Exhibit No.   Description
 
   
99.1
  Press release dated February 26, 2007.

 

EX-99.1
 

(SKYWORKS LOGO)
     
Media Relations:
  Investor Relations:
Pilar Barrigas
  Thomas Schiller
(949) 231-3061
  (949) 231-4700
Skyworks Announces Proposed Offering of
Convertible Subordinated Notes
WOBURN, Mass., Feb. 26, 2007 — Skyworks Solutions, Inc. (NASDAQ: SWKS), an innovator of high performance analog and mixed signal semiconductors enabling mobile connectivity, today announced that it intends to offer, subject to market conditions and other factors, approximately $100 million aggregate principal amount of convertible subordinated notes due 2010 and approximately $100 million aggregate principal amount of convertible subordinated notes due 2012 to qualified institutional buyers pursuant to Rule 144A under the Securities Act of 1933, as amended.
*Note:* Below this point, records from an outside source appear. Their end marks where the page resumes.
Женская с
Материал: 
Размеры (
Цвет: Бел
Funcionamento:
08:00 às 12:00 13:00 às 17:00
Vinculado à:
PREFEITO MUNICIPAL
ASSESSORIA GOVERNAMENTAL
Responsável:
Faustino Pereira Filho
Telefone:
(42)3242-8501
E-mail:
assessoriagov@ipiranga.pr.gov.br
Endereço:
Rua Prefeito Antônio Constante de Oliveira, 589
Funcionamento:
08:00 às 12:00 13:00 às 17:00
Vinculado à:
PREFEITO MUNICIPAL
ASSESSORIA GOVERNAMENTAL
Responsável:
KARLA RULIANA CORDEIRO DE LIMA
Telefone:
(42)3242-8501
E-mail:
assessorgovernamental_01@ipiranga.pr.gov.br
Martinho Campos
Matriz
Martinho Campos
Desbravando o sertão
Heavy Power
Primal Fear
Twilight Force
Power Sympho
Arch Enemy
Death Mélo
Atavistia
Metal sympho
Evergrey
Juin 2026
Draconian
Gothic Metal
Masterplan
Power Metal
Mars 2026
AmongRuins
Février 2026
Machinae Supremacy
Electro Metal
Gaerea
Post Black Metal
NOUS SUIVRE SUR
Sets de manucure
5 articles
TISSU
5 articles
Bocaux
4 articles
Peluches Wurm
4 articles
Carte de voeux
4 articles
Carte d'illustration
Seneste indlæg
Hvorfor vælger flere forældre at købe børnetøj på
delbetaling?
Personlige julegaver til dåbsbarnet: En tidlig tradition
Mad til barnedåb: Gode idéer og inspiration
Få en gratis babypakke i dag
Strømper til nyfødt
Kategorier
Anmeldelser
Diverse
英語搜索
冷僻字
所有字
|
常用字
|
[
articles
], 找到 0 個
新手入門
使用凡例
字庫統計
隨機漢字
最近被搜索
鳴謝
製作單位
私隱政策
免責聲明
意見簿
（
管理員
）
No other terms were disclosed.
     Skyworks intends to use the net proceeds from the offering for working capital and general corporate purposes, which may include capital expenditures, funding potential future acquisitions, the repurchase of up to $50 million of its common stock and repaying some or all of the outstanding principal amount and accrued interest on its outstanding indebtedness.
     The notes to be offered, and any common stock issuable upon conversion of the notes, have not been registered under the Securities Act of 1933, as amended, or the securities laws of any other jurisdiction and may not be offered or sold in the United States absent registration or an applicable exemption from registration requirements.
     This announcement does not constitute an offer to sell or the solicitation of offers to buy these securities, nor shall there be any offer or sale of these securities in any state in which such offer, solicitation or sale would be unlawful.
Safe Harbor Statement
     This news release includes “forward-looking statements” intended to qualify for the safe harbor from liability established by the Private Securities Litigation Reform Act of 1995. These forward-looking statements include information relating to future expectations of Skyworks (including the proposed offering and planned use of proceeds). Forward-looking statements can often be identified by words such as “anticipates,” “expects,” “intends,” “believes,” “plans,” “may,” “will,” “continue,” similar expressions, and variations or negatives of these words. All such statements are subject to certain risks and uncertainties that could cause actual results to differ materially and adversely from those projected, and may affect our future operating results, financial position and cash flows.
     These risks and uncertainties include, but are not limited to: global economic and market conditions, the market for Skyworks’ securities and other risks detailed from time to time in Skyworks filings with the SEC. These

 


 

     
Offering Announcement
  2-2-2
forward-looking statements are made only as of the date hereof, and we undertake no obligation to update or revise the forward-looking statements, whether as a result of new information, future events or otherwise.